Your code has Undefined Behavior. That means it can do anything or nothing. Depending on your compiler and OS etc., it could crash.

That said, with many if not most compilers your code will not even compile.

That's because you have void main, while both the C standard and the C++ standard requires int main.

About the only compiler that's happy with void main is Microsoft’s, Visual C++.

That's a compiler defect, but since Microsoft has lots of example documentation and even code generation tools that generate void main, they will likely never fix it. However, consider that writing Microsoft-specific void main is one character more to type than standard int main. So why not go with the standards?

Cheers & hth.,

Answer 5

So apparently when you're asking the computer for a certain amount of bytes to allocate in memory, say: char array[10] it gives us a few extra bytes in order not to bump into segfault, however it's still not safe to use those, and trying to reach further memory will eventually cause the program to crash.

Answer 6

Since you're writing outside the boundaries of your array, the behaviour of your code in undefined.

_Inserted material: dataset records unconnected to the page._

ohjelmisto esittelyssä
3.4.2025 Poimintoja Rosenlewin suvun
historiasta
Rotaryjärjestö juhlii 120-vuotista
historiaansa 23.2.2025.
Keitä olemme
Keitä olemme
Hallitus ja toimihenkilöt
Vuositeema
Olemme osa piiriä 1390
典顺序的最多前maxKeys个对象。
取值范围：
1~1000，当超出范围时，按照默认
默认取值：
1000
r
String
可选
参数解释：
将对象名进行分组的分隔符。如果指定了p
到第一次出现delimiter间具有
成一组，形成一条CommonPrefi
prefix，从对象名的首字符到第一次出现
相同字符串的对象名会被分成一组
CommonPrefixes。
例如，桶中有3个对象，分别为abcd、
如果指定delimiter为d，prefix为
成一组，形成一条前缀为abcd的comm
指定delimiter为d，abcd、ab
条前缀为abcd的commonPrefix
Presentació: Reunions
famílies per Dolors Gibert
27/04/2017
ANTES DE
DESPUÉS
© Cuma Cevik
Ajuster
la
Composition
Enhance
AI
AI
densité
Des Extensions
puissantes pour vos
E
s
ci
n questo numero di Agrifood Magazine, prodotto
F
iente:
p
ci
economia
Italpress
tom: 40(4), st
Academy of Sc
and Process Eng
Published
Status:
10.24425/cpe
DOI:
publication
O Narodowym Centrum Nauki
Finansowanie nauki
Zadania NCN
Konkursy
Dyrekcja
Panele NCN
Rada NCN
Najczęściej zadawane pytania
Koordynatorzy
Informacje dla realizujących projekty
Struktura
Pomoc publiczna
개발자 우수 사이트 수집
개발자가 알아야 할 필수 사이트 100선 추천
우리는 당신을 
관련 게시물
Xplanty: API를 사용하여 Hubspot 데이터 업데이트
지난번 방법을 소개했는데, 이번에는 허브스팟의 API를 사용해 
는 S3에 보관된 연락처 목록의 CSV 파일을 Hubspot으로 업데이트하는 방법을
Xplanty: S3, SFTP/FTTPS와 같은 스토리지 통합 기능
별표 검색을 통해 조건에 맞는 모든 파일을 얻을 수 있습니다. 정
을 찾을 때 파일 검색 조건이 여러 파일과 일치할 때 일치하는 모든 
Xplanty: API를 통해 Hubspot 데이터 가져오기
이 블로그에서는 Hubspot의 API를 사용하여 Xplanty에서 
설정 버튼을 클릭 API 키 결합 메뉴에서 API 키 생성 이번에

It is the nature of undefined behaviour that anything can happen, including lack of segfaults (the compiler is under no obligation to perform bounds checking).

You're writing to memory you haven't allocated but that happens to be there and that -- probably -- is not being used for anything else. Your code might behave differently if you make changes to seemingly unrelated parts of the code, to your OS, compiler, optimization flags etc.

In other words, once you're in that territory, all bets are off.